In August 1751, his ancestor, Antoine Corbel-Corbeau de Vaulserre, Lord of Saint-Albin-de-Vaulserre (in the Isère department), of Puy-Saint-Martin (in the Drôme department), and of Saint-Franc (in the Savoie department), all in the Auvergne-Rhône-Alpes region in southeastern France, was created a Marquis by King Louis XV "in consideration of the services rendered by his family". His uncle, Maurice de Corbel Corbeau de Vaulserre, 5th Marquis of Vaulserre, was born at the Château de Vaulserre in Saint-Albin-de-Vaulserre in 1850. After his death without male issue in 1909, the Château was inherited by his youngest daughter, Yolande, who married Jean-Félix d'Aubigny. (Note: His cousin Yolande ( Corbel-Corbeau de Vaulserre) (1887–1945), transferred the Vaulserre estate including, Château de Vaulserre, to the family of her husband, Jean-Félix d'Aubigny, who in turn bequeathed it to his niece, Andrée de Parscau du Plessix, Viscountess Louis Bernard de Courville, mother of the current owner.) The marquisate, however, passed to his father, Bruno, before passing to François in 1941. Before he became Marquis, he was known as Count.

==Personal life==
On 11 August 1926, Count de Vaulserre married Emmanuelle Anne Yolande Charlotte Simone Valentine Marie Gabrielle d'Albert de Luynes (1891–1947) in Paris. She was the eldest daughter of Honoré d'Albert de Luynes, 10th Duke of Luynes, and Simone Louise Laure de Crussol d'Uzes (a daughter of Emmanuel de Crussol, 12th Duke of Uzès and Anne de Rochechouart de Mortemart, who inherited a large fortune from her great-grandmother, Madame Clicquot Ponsardin, founder of Veuve Clicquot). In Paris they lived at 32 rue de la Bienfaisance. The divorced on 31 January 1940.

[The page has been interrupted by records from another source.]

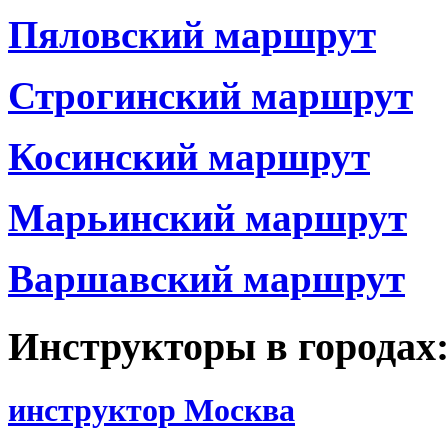
Пяловский маршрут
Строгинский маршрут
Косинский маршрут
Марьинский маршрут
Варшавский маршрут
Инструкторы в городах
инструктор Москва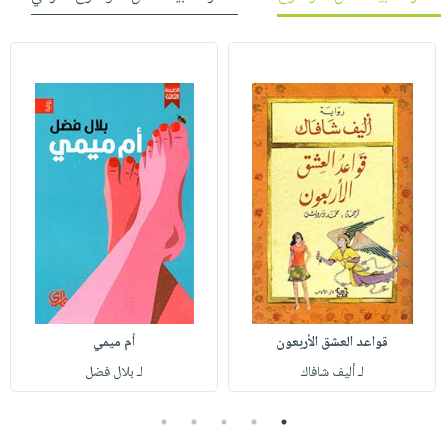
قواعد العشق الأربعون
أم ميمي
لـ أليف شافاك
لـ بلال فضل
5
4
3
2
1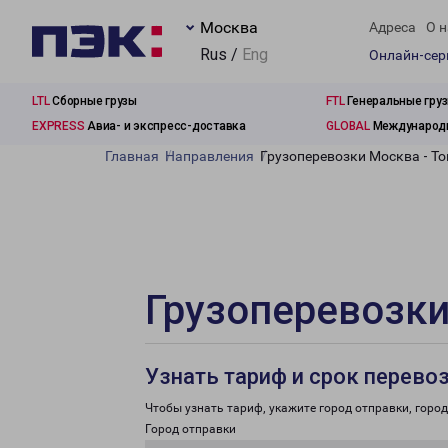
Москва
Адреса
О н
Rus /
Eng
Онлайн-се
LTL
Сборные грузы
FTL
Генеральные гру
EXPRESS
Авиа- и экспресс-доставка
GLOBAL
Международн
Главная
Направления
Грузоперевозки Москва - Т
Грузоперевозки
Узнать тариф и срок перево
Чтобы узнать тариф, укажите город отправки, город 
Город отправки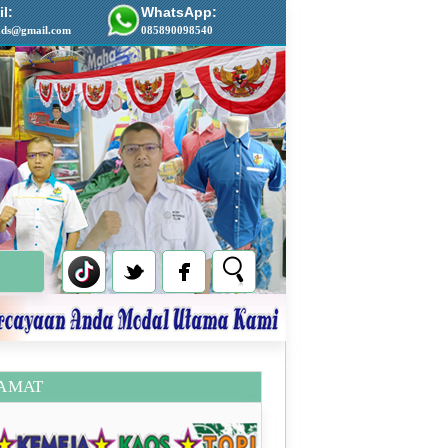
l:
WhatsApp:
ads@gmail.com
085890098540
AMAT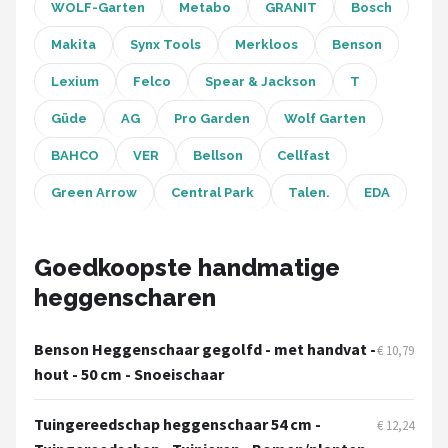
Einhell
WOLF-Garten
Metabo
GRANIT
Bosch
Makita
Synx Tools
Merkloos
Benson
Makita
Lexium
Felco
Spear & Jackson
T
Synx Tools
Güde
AG
Pro Garden
Wolf Garten
Fiskars
BAHCO
VER
Bellson
Cellfast
Green Arrow
Central Park
Talen.
EDA
Alle merken →
Goedkoopste handmatige
heggenscharen
Benson Heggenschaar gegolfd - met handvat -
€ 10,79
hout - 50 cm - Snoeischaar
Tuingereedschap heggenschaar 54 cm -
€ 12,24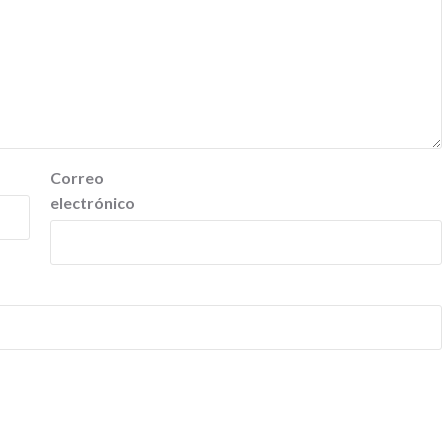
Correo
electrónico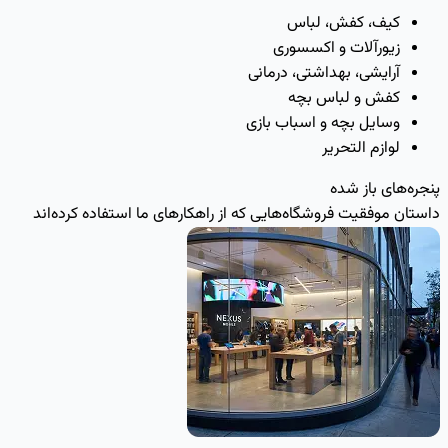
کیف، کفش، لباس
زیورآلات و اکسسوری
آرایشی، بهداشتی، درمانی
کفش و لباس بچه
وسایل بچه و اسباب بازی
لوازم التحریر
پنجره‌های باز شده
داستان موفقیت فروشگاه‌هایی که از راهکارهای ما استفاده کرده‌اند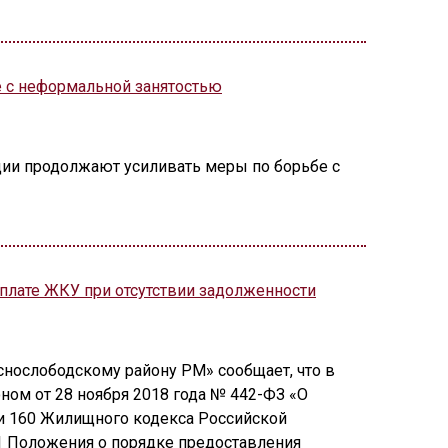
е с неформальной занятостью
ции продолжают усиливать меры по борьбе с
плате ЖКУ при отсутствии задолженности
снослободскому району РМ» сообщает, что в
ном от 28 ноября 2018 года № 442-ФЗ «О
 и 160 Жилищного кодекса Российской
.1 Положения о порядке предоставления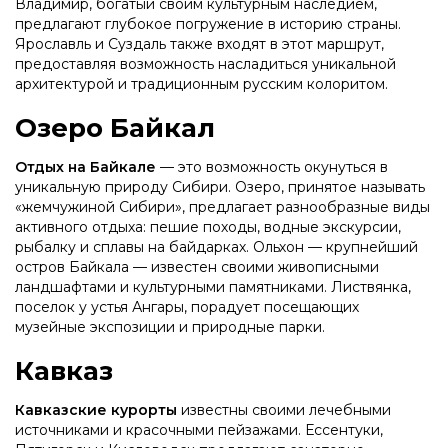
Владимир, богатый своим культурным наследием,
предлагают глубокое погружение в историю страны.
Ярославль и Суздаль также входят в этот маршрут,
предоставляя возможность насладиться уникальной
архитектурой и традиционным русским колоритом.
Озеро Байкал
Отдых на Байкале
— это возможность окунуться в
уникальную природу Сибири. Озеро, принятое называть
«жемчужиной Сибири», предлагает разнообразные виды
активного отдыха: пешие походы, водные экскурсии,
рыбалку и сплавы на байдарках. Ольхон — крупнейший
остров Байкала — известен своими живописными
ландшафтами и культурными памятниками. Листвянка,
поселок у устья Ангары, порадует посещающих
музейные экспозиции и природные парки.
Кавказ
Кавказские курорты
известны своими лечебными
источниками и красочными пейзажами. Ессентуки,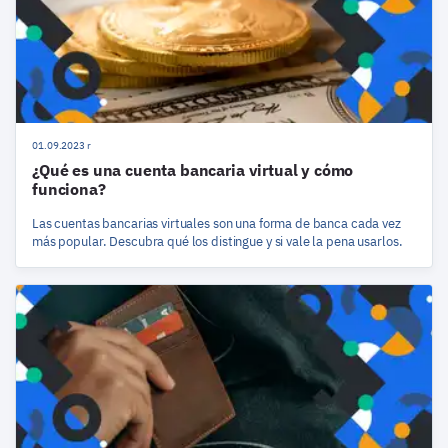
01.09.2023 r
¿Qué es una cuenta bancaria virtual y cómo
funciona?
Las cuentas bancarias virtuales son una forma de banca cada vez
más popular. Descubra qué los distingue y si vale la pena usarlos.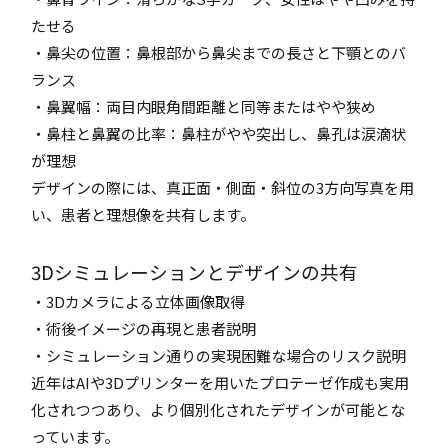
たせる
・鼻尖の位置：鼻根部から鼻尖までの長さと下顎とのバ
ランス
・鼻翼幅：両目内眼角間距離と同等またはやや狭め
・鼻柱と鼻翼の比率：鼻柱がやや突出し、鼻孔は涙滴状
が理想
デザインの際には、真正面・側面・斜位の3方向写真を用
い、患者と理想像を共有します。
3Dシミュレーションとデザインの共有
・3Dカメラによる立体画像取得
・術後イメージの再現と患者説明
・シミュレーション通りの実現困難な場合のリスク説明
近年はAIや3Dプリンターを用いたプロテーゼ作成も実用
化されつつあり、より個別化されたデザインが可能とな
っています。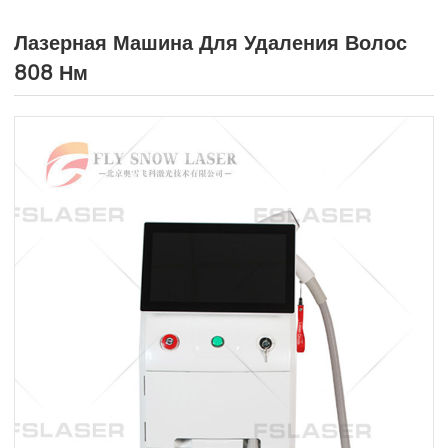
Лазерная Машина Для Удаления Волос
808 Нм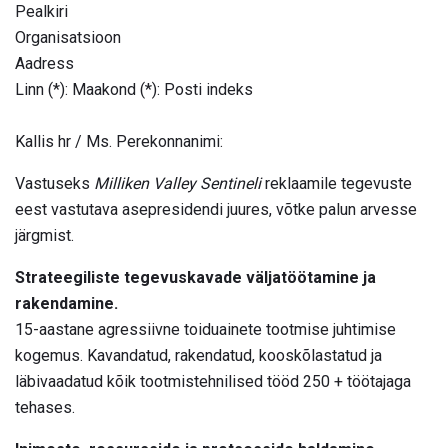
Pealkiri
Organisatsioon
Aadress
Linn (*): Maakond (*): Posti indeks
Kallis hr / Ms. Perekonnanimi:
Vastuseks
Milliken Valley Sentineli
reklaamile tegevuste
eest vastutava asepresidendi juures, võtke palun arvesse
järgmist.
Strateegiliste tegevuskavade väljatöötamine ja
rakendamine.
15-aastane agressiivne toiduainete tootmise juhtimise
kogemus. Kavandatud, rakendatud, kooskõlastatud ja
läbivaadatud kõik tootmistehnilised tööd 250 + töötajaga
tehases.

They divorced and on 25 May 1943, he married Jeanne Marguerite Marie Josèphe Delphine Théodule de Sabran-Pontèves (1909–1979) in Paris. She was a daughter of Count Elzéar de Saban-Pontevès and Constance de Croÿ.

The Marquis died on 5 February 1976 in Nice, France. Upon his death, the marquisate became extinct.